● TASK DESCRIPTION: Give every line of the source text in each of the rows below as a numbered list, skipping blank lines. Leave the pictures out of your answer.

<<<<

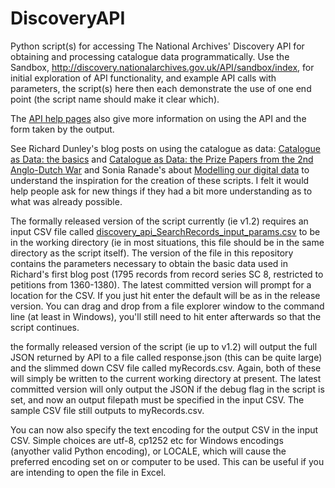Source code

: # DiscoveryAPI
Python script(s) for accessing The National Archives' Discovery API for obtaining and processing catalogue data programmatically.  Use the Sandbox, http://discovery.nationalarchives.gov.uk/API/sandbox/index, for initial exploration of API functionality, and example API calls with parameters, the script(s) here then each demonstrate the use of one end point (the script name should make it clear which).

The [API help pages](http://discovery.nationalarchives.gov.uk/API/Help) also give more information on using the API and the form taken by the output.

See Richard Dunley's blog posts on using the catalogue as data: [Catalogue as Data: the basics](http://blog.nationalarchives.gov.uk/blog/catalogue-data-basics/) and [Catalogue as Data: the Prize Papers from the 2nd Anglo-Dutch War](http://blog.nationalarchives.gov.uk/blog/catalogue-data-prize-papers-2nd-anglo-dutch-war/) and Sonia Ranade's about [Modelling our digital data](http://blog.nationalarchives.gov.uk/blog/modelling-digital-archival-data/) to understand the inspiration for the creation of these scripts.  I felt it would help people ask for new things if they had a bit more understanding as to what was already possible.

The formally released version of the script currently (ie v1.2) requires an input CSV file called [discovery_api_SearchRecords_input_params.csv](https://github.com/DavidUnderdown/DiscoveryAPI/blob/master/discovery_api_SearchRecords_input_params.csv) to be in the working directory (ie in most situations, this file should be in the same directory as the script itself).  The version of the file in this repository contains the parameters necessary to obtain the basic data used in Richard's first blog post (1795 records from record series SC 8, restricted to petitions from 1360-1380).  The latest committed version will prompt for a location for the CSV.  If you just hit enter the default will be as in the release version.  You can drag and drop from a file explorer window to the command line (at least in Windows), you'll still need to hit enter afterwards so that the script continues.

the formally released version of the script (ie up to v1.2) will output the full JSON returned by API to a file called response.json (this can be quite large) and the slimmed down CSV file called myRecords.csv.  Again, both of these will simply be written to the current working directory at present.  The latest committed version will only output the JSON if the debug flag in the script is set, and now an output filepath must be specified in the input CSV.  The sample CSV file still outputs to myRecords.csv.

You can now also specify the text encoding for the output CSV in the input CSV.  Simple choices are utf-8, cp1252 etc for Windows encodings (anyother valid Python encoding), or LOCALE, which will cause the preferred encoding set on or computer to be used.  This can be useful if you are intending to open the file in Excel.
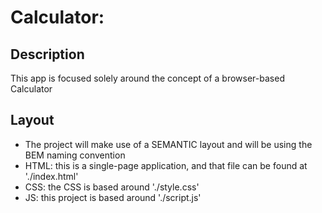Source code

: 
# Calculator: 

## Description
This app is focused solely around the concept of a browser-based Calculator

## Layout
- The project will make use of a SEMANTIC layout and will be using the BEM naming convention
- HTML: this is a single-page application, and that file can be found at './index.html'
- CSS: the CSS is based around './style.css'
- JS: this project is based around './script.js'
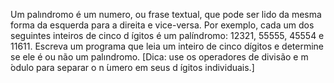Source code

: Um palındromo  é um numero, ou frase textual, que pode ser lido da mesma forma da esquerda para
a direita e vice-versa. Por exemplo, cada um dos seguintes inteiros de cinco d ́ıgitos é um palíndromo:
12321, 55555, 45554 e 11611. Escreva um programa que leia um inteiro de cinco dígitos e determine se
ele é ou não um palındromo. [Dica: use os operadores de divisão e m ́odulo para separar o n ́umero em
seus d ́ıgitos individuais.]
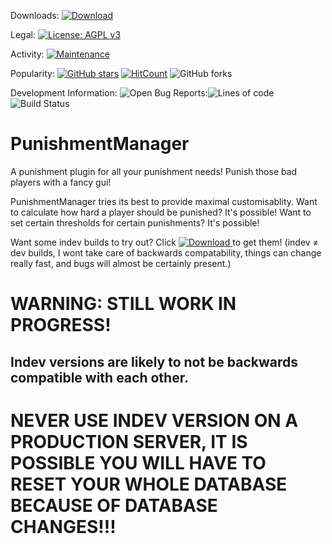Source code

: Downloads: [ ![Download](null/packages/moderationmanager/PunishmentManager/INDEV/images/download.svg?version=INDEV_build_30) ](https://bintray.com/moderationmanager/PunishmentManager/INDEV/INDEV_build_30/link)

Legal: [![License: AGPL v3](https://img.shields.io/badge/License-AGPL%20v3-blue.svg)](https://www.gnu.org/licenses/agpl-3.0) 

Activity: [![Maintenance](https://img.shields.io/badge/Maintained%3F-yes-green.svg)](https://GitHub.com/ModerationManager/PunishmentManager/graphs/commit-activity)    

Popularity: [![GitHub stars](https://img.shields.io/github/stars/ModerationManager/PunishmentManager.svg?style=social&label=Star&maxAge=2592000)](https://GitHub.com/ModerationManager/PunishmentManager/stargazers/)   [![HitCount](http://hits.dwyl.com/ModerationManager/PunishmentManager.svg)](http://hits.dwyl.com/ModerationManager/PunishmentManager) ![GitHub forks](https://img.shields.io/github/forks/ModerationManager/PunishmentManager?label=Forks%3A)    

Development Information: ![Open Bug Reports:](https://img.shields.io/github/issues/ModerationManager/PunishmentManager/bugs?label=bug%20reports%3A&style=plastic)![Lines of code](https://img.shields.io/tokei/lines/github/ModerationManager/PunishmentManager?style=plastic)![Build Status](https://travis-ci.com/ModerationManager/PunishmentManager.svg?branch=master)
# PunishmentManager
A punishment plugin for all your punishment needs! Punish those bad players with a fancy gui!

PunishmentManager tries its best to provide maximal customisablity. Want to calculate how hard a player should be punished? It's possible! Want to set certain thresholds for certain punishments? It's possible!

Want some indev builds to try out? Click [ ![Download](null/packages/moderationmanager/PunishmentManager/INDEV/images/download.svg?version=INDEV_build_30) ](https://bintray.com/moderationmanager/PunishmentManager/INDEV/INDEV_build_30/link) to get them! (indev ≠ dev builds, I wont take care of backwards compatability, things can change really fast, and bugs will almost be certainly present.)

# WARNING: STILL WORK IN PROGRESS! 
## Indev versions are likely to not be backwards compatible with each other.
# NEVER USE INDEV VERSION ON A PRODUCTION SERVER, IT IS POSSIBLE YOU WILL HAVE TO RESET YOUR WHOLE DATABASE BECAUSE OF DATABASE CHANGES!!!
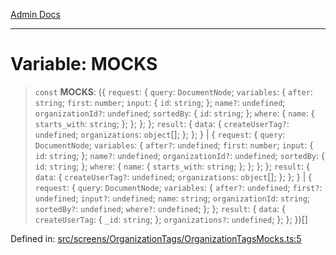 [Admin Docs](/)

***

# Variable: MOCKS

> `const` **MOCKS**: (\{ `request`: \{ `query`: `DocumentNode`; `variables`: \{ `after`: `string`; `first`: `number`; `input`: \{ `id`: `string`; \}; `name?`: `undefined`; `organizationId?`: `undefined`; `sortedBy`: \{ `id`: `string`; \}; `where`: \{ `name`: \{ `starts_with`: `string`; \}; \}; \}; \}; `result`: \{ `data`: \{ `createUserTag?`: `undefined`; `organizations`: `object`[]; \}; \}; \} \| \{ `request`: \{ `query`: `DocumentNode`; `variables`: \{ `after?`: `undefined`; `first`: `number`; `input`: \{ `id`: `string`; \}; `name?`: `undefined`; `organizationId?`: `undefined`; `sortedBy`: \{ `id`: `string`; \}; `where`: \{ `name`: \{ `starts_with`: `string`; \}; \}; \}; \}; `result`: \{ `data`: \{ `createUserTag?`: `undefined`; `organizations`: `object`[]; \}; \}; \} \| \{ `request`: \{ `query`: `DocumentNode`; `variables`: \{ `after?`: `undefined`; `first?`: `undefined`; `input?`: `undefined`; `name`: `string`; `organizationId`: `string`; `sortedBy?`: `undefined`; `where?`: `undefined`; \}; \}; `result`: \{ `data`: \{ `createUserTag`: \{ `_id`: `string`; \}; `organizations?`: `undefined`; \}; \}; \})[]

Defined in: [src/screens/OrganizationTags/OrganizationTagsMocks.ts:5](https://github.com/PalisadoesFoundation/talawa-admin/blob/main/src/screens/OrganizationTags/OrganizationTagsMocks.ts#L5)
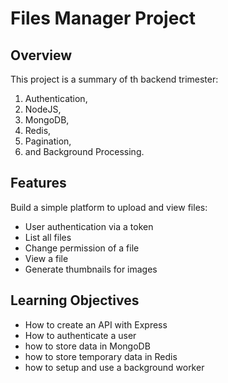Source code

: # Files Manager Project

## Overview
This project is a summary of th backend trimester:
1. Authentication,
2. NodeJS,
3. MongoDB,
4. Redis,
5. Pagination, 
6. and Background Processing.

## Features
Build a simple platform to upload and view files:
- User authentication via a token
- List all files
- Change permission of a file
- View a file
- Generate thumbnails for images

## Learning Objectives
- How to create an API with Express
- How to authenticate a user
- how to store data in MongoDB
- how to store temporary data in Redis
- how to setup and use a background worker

>>>>

● WRITTEN ANSWER:
1. Source code
2. : # DiscoveryAPI
3. Python script(s) for accessing The National Archives' Discovery API for obtaining and processing catalogue data programmatically.  Use the Sandbox, http://discovery.nationalarchives.gov.uk/API/sandbox/index, for initial exploration of API functionality, and example API calls with parameters, the script(s) here then each demonstrate the use of one end point (the script name should make it clear which).
4. The [API help pages](http://discovery.nationalarchives.gov.uk/API/Help) also give more information on using the API and the form taken by the output.
5. See Richard Dunley's blog posts on using the catalogue as data: [Catalogue as Data: the basics](http://blog.nationalarchives.gov.uk/blog/catalogue-data-basics/) and [Catalogue as Data: the Prize Papers from the 2nd Anglo-Dutch War](http://blog.nationalarchives.gov.uk/blog/catalogue-data-prize-papers-2nd-anglo-dutch-war/) and Sonia Ranade's about [Modelling our digital data](http://blog.nationalarchives.gov.uk/blog/modelling-digital-archival-data/) to understand the inspiration for the creation of these scripts.  I felt it would help people ask for new things if they had a bit more understanding as to what was already possible.
6. The formally released version of the script currently (ie v1.2) requires an input CSV file called [discovery_api_SearchRecords_input_params.csv](https://github.com/DavidUnderdown/DiscoveryAPI/blob/master/discovery_api_SearchRecords_input_params.csv) to be in the working directory (ie in most situations, this file should be in the same directory as the script itself).  The version of the file in this repository contains the parameters necessary to obtain the basic data used in Richard's first blog post (1795 records from record series SC 8, restricted to petitions from 1360-1380).  The latest committed version will prompt for a location for the CSV.  If you just hit enter the default will be as in the release version.  You can drag and drop from a file explorer window to the command line (at least in Windows), you'll still need to hit enter afterwards so that the script continues.
7. the formally released version of the script (ie up to v1.2) will output the full JSON returned by API to a file called response.json (this can be quite large) and the slimmed down CSV file called myRecords.csv.  Again, both of these will simply be written to the current working directory at present.  The latest committed version will only output the JSON if the debug flag in the script is set, and now an output filepath must be specified in the input CSV.  The sample CSV file still outputs to myRecords.csv.
8. You can now also specify the text encoding for the output CSV in the input CSV.  Simple choices are utf-8, cp1252 etc for Windows encodings (anyother valid Python encoding), or LOCALE, which will cause the preferred encoding set on or computer to be used.  This can be useful if you are intending to open the file in Excel.
9. Source code
10. : 
11. # Calculator: 
12. ## Description
13. This app is focused solely around the concept of a browser-based Calculator
14. ## Layout
15. - The project will make use of a SEMANTIC layout and will be using the BEM naming convention
16. - HTML: this is a single-page application, and that file can be found at './index.html'
17. - CSS: the CSS is based around './style.css'
18. - JS: this project is based around './script.js'
19. Source code
20. : Um palındromo  é um numero, ou frase textual, que pode ser lido da mesma forma da esquerda para
21. a direita e vice-versa. Por exemplo, cada um dos seguintes inteiros de cinco d ́ıgitos é um palíndromo:
22. 12321, 55555, 45554 e 11611. Escreva um programa que leia um inteiro de cinco dígitos e determine se
23. ele é ou não um palındromo. [Dica: use os operadores de divisão e m ́odulo para separar o n ́umero em
24. seus d ́ıgitos individuais.]
25. Source code
26. : Downloads: [ ![Download](null/packages/moderationmanager/PunishmentManager/INDEV/images/download.svg?version=INDEV_build_30) ](https://bintray.com/moderationmanager/PunishmentManager/INDEV/INDEV_build_30/link)
27. Legal: [![License: AGPL v3](https://img.shields.io/badge/License-AGPL%20v3-blue.svg)](https://www.gnu.org/licenses/agpl-3.0) 
28. Activity: [![Maintenance](https://img.shields.io/badge/Maintained%3F-yes-green.svg)](https://GitHub.com/ModerationManager/PunishmentManager/graphs/commit-activity)    
29. Popularity: [![GitHub stars](https://img.shields.io/github/stars/ModerationManager/PunishmentManager.svg?style=social&label=Star&maxAge=2592000)](https://GitHub.com/ModerationManager/PunishmentManager/stargazers/)   [![HitCount](http://hits.dwyl.com/ModerationManager/PunishmentManager.svg)](http://hits.dwyl.com/ModerationManager/PunishmentManager) ![GitHub forks](https://img.shields.io/github/forks/ModerationManager/PunishmentManager?label=Forks%3A)    
30. Development Information: ![Open Bug Reports:](https://img.shields.io/github/issues/ModerationManager/PunishmentManager/bugs?label=bug%20reports%3A&style=plastic)![Lines of code](https://img.shields.io/tokei/lines/github/ModerationManager/PunishmentManager?style=plastic)![Build Status](https://travis-ci.com/ModerationManager/PunishmentManager.svg?branch=master)
31. # PunishmentManager
32. A punishment plugin for all your punishment needs! Punish those bad players with a fancy gui!
33. PunishmentManager tries its best to provide maximal customisablity. Want to calculate how hard a player should be punished? It's possible! Want to set certain thresholds for certain punishments? It's possible!
34. Want some indev builds to try out? Click [ ![Download](null/packages/moderationmanager/PunishmentManager/INDEV/images/download.svg?version=INDEV_build_30) ](https://bintray.com/moderationmanager/PunishmentManager/INDEV/INDEV_build_30/link) to get them! (indev ≠ dev builds, I wont take care of backwards compatability, things can change really fast, and bugs will almost be certainly present.)
35. # WARNING: STILL WORK IN PROGRESS! 
36. ## Indev versions are likely to not be backwards compatible with each other.
37. # NEVER USE INDEV VERSION ON A PRODUCTION SERVER, IT IS POSSIBLE YOU WILL HAVE TO RESET YOUR WHOLE DATABASE BECAUSE OF DATABASE CHANGES!!!
38.  [Admin Docs](/)
39. ***
40. # Variable: MOCKS
41. > `const` **MOCKS**: (\{ `request`: \{ `query`: `DocumentNode`; `variables`: \{ `after`: `string`; `first`: `number`; `input`: \{ `id`: `string`; \}; `name?`: `undefined`; `organizationId?`: `undefined`; `sortedBy`: \{ `id`: `string`; \}; `where`: \{ `name`: \{ `starts_with`: `string`; \}; \}; \}; \}; `result`: \{ `data`: \{ `createUserTag?`: `undefined`; `organizations`: `object`[]; \}; \}; \} \| \{ `request`: \{ `query`: `DocumentNode`; `variables`: \{ `after?`: `undefined`; `first`: `number`; `input`: \{ `id`: `string`; \}; `name?`: `undefined`; `organizationId?`: `undefined`; `sortedBy`: \{ `id`: `string`; \}; `where`: \{ `name`: \{ `starts_with`: `string`; \}; \}; \}; \}; `result`: \{ `data`: \{ `createUserTag?`: `undefined`; `organizations`: `object`[]; \}; \}; \} \| \{ `request`: \{ `query`: `DocumentNode`; `variables`: \{ `after?`: `undefined`; `first?`: `undefined`; `input?`: `undefined`; `name`: `string`; `organizationId`: `string`; `sortedBy?`: `undefined`; `where?`: `undefined`; \}; \}; `result`: \{ `data`: \{ `createUserTag`: \{ `_id`: `string`; \}; `organizations?`: `undefined`; \}; \}; \})[]
42. Defined in: [src/screens/OrganizationTags/OrganizationTagsMocks.ts:5](https://github.com/PalisadoesFoundation/talawa-admin/blob/main/src/screens/OrganizationTags/OrganizationTagsMocks.ts#L5)
43. Source code
44. : # Files Manager Project
45. ## Overview
46. This project is a summary of th backend trimester:
47. 1. Authentication,
48. 2. NodeJS,
49. 3. MongoDB,
50. 4. Redis,
51. 5. Pagination, 
52. 6. and Background Processing.
53. ## Features
54. Build a simple platform to upload and view files:
55. - User authentication via a token
56. - List all files
57. - Change permission of a file
58. - View a file
59. - Generate thumbnails for images
60. ## Learning Objectives
61. - How to create an API with Express
62. - How to authenticate a user
63. - how to store data in MongoDB
64. - how to store temporary data in Redis
65. - how to setup and use a background worker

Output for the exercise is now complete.